Though it is being acquired, Houghton is slightly larger, with $767 million in yearly sales to companies including Alcoa, ArcelorMittal, Boeing, Ford, and Volkswagen, versus $747 million for Quaker, which services giants including GM, Chrysler, AK Steel, and U.S. Steel. More than half of its business is non-U.S.

Houghton has also been a little more profitable, which Barry, in an investor conference call, attributed to Houghton's status as a private company, free of the regulatory compliance costs required for a U.S. stock-market listing.

Though they sell similar products, Barry said, there is little overlap in the companies' factory and sales networks. Quaker has a plant in Mexico and significant sales in Brazil; Houghton has a plant in Thailand and has purchased companies in Germany and South Korea. Of the companies' 15,000 total customers, most are "unique" to one or the other, creating sales opportunities after the merger, Barry told investors.

The partners may have to unload some operations to satisfy antitrust regulators.

The marriage combines two of the global companies that supply steel and aluminum makers and other heavy industry with the grease that keeps metal from sticking and overheating.  Rivals include Ohio-based Milacron, U.K.-based Castrol, Yoshiro of Japan, the Henkel and Fuchs brands in Germany, and units of oil giants BP and ExxonMobil. "But it's still a highly fragmented industry" on the national level, with many local players, Barry told me.

Quaker and Houghton each claim a "customer-centric" business model that includes networks of small lubricant-production plants — typically employing fewer than 50 — with salespeople and engineers stationed in customers'  large factories.

Houghton and Quaker are survivors of the old Delaware River oil industry. They were among the smaller firms that bought raw materials from the old Sun Oil Co., Atlantic, and other Philadelphia-area refiners and processed them into specialty lubricants.

Today, the industry's products are largely synthetic and designed to comply with global environmental and recycling rules.
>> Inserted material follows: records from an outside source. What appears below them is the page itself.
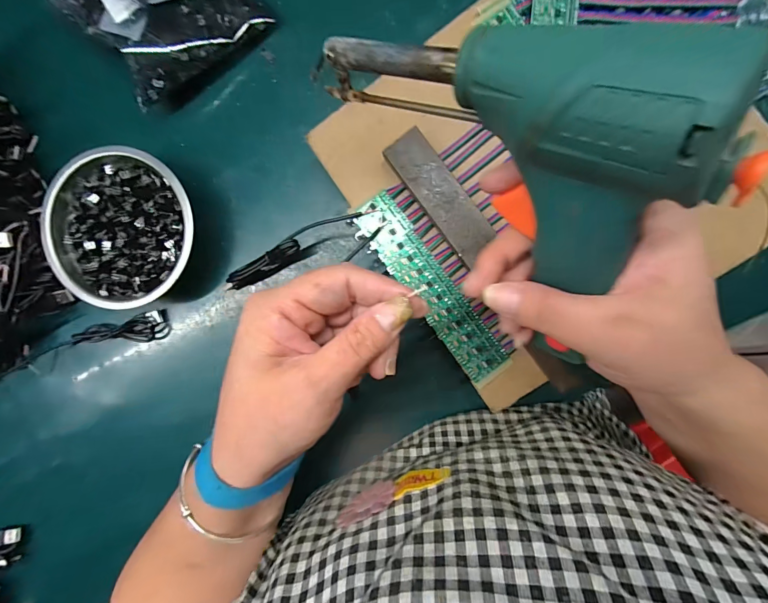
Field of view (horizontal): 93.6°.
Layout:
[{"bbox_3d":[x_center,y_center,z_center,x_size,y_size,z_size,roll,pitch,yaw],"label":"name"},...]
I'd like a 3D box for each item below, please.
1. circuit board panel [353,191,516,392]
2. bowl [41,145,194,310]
[{"bbox_3d":[0.034,-0.010,0.269,0.034,0.006,0.157,-37,90,5],"label":"circuit board panel"},{"bbox_3d":[-0.220,-0.061,0.314,0.129,0.040,0.126,0,93,4],"label":"bowl"}]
Neither still has manufacturing plants in the Philadelphia area.

Family-owned for most of its history, Houghton was sold by members of the McDonald family in 2007 to AEA, a buyout fund representing Rockefeller, Mellon, Harriman, and S.G. Warburg investment interests. In 2012, AEA sold Houghton to the India-based Hinduja Group, whose properties include electric power, former Gulf Oil convenience stores, and Bollywood movies, along with manufacturing companies.

After the deal closes — late this year or early next, the partners hope — Hinduja will own almost one-quarter of Quaker and gain three seats on an expanded Quaker board totaling 12 members. "We are pleased to enter this agreement," Sanjay Hinduja, Houghton's chairman, said in a statement.